TL;DR: Hashes. Hashes everywhere.

In my case, all I knew was that something was wrong and I didn’t notice it before playing the game. The server and the client were in slight disagreement regarding how the world looked. I’d be able to catch this much earlier if I had been a better prepared:

Provide some kind of master hash value of your generated world. The server should send this to the client, which will then be able to quickly see if it’s getting the expected result.
Procedural world generation often happens in a series of discrete steps. For example, maybe the landscape is created first, then the trees are added, then monsters, etc. Make it easy to generate a hash of each of these steps, which will make it obvious to see when results diverge.

Lesson 1: Sorting⌗

TL;DR: std::sort() isn’t completely platform independent.

One of my steps for world generation is identifying all the walkable parts of the world and make sure all of them are accessible. This involves taking all the different unconnected parts and sort them by size. Now, it turns out, it’s very common to have many parts of the exact same size. This doesn’t matter at all for the algorithm, it really just wants them roughly sorted to get the best results. What does matter, however, is that the same parts always get sorted in the same way.

Imagine these unsorted world parts:

Size	Part
4	A
2	B
1	C
2	D
6	E
5	F
2	G

Sorted by size on my Windows client:

Size	Part
1	C
2	D
2	B
2	G
4	A
5	F
6	E

Same parts sorted on my Linux server:

Size	Part
1	C
2	D
2	G <–
2	B <–
4	A
5	F
6	E

Whoops. That’s not good.

Solution 1: Cook your own sorting implementation and don’t use std::sort.

Solution 2: Don’t only use the size for sorting. Basically make sure that no items are ever equal. In my case I didn’t have anything else to sort by, so I added an unique identifier to each part.

    std::sort(parts.begin(), parts.end(), [](
	    const Part& aLHS,
	    const Part& aRHS)
	{
	    if(aLHS.m_size == aRHS.m_size)
			return aLHS.m_id < aRHS.m_id;
		return aLHS.m_size < aRHS.m_size;
	});

Lesson 2: Hash tables⌗

TL;DR: std::unordered_set and std::unordered_map are unordered (d’oh!)

A bunch of places I put things into std::unordered_sets and std::unordered_maps and then later I’ll iterate over them. This is nice and convenient and you always get the same order, at least while running your code on your own workstation. Turns out these data structures aren’t implemented exactly the same on all platforms, so you don’t get the same order when iterating. This should be quite obvious, but never really occuered to me. Note that this isn’t just about the hash function used. You can use a custom hash function and you’ll still get different order on different platforms.

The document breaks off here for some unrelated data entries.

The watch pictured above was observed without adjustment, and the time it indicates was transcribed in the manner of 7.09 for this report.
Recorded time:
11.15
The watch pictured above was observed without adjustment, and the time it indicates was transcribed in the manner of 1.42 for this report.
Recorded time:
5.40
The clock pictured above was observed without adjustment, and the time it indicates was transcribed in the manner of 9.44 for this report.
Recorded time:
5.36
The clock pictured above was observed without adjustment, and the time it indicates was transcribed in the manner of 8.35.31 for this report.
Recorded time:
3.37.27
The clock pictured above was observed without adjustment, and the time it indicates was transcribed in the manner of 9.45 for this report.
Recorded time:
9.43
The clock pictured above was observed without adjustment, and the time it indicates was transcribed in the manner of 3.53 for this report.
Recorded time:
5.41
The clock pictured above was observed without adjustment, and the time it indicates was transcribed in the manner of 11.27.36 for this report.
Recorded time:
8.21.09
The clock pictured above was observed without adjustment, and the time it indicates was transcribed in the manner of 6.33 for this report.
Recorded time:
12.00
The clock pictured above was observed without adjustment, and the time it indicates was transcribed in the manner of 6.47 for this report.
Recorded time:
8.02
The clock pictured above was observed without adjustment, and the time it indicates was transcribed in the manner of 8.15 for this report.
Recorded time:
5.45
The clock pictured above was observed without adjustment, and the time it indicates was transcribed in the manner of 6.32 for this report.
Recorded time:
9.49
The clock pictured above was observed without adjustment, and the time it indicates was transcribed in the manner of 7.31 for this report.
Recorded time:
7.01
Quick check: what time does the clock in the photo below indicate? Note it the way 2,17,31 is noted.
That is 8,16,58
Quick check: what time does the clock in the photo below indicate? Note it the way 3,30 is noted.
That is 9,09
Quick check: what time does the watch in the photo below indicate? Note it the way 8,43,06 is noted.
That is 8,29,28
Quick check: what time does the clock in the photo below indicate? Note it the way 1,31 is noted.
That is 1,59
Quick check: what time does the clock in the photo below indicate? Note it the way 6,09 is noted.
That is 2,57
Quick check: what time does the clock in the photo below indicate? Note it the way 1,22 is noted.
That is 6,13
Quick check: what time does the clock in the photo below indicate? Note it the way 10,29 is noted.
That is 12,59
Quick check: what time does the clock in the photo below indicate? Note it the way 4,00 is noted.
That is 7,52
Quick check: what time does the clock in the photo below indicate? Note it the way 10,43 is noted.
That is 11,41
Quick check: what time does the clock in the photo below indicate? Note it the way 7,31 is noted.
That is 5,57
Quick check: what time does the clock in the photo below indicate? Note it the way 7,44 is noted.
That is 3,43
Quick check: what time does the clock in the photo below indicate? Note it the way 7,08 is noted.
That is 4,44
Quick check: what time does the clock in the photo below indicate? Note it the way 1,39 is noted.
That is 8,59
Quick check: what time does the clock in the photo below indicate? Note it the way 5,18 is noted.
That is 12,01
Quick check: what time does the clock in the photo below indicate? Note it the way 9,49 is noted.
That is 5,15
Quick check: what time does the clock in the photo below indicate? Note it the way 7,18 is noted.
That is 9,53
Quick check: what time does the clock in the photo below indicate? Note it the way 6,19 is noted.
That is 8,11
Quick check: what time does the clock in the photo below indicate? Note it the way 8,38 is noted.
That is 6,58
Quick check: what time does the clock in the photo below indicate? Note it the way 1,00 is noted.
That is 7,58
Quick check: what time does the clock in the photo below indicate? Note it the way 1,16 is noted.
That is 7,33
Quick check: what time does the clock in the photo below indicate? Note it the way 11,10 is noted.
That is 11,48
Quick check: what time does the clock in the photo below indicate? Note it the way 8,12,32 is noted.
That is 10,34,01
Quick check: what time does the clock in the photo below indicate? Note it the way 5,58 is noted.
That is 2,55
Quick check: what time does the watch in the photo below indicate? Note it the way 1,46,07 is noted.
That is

Solution 1: Use std::set and std::map instead. These aren’t based on hash tables, but rather binary search trees and are sorted by definition. Beware that this can easily come at a performance cost and that Lesson 1 applies here as well.

Solution 2: Bring your own hash table implementation. Either make your own or use one of the many Open Source ones you can find online.

Lesson 3: Honorable mentions⌗

TL;DR: std::uniform_int_distribution doesn’t work the same on all platforms.

When generating random numbers you usually want them to be uniformly distributed. The C++ standard library offers the convenient std::uniform_int_distribution for this, but according to the specifications it’s not platform independent. I thought this was yet another source of my problems, but actually in my case it was making the same numbers on both client and server. Nonetheless I replaced it with my own version, just to be sure.

Conclusion⌗

Be careful when using the C++ standard library and you need your code to do exactly the same thing across platforms. Look hard at your code and make sure you don’t rely on something that’s not defined by the C++ specifications.